A 561-base-pair (bp) polymerase-chain-reaction (PCR) product of sucrose-phosphate synthase (SPS) was amplified using degenerate oligonucleotide primers corresponding to tryptic peptides of SPS (EC 2.4.1.14) from spinach (Spinacia oleracea L). Crucial to the primer specificity and the synthesis of the 561-bp product was the use of primer pools in which the number of degenerate primer species was limited.

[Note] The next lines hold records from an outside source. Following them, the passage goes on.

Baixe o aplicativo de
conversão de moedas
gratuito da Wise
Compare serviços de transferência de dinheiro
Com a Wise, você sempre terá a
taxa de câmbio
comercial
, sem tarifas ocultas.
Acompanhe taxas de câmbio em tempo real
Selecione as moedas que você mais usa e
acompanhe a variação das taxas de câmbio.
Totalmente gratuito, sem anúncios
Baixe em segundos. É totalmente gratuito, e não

A full-length cDNA was subsequently obtained by screening a cDNA bacteriophage library with the 561-bp product of SPS and 5' PCR-RACE (Rapid Amplification of cDNA Ends). The 3530-bp cDNA of SPS encoded for a 1056-amino-acid polypeptide of predicted molecular mass of 117 kDa. The deduced amino-acid sequence of spinach SPS showed regions of strong homology with SPS from maize (A.C. Worrell et al., 1991, Plant Cell 3, 1121-1130); amino-acid identity was 54% over the entire protein. Western and Northern analyses of root, petiole and spinach leaf tissue showed that SPS was expressed in an organ-specific manner, being predominantly localized in the leaf. The accumulation of SPS protein and mRNA during leaf development coincided with the early rapid phase of leaf expansion and the apparent transition of the leaf from sink to source status. Levels of SPS mRNA and protein were reduced during the acclimation of leaves to low-irradiance conditions. Transfer of low-irradiance-adapted leaves to higher-irradiance conditions resulted in a gradual increase in SPS protein and mRNA. Diurnal changes in irradiance did not alter SPS protein or transcript levels, indicating that short-term regulation of SPS primarily involves a modulation of enzyme activity.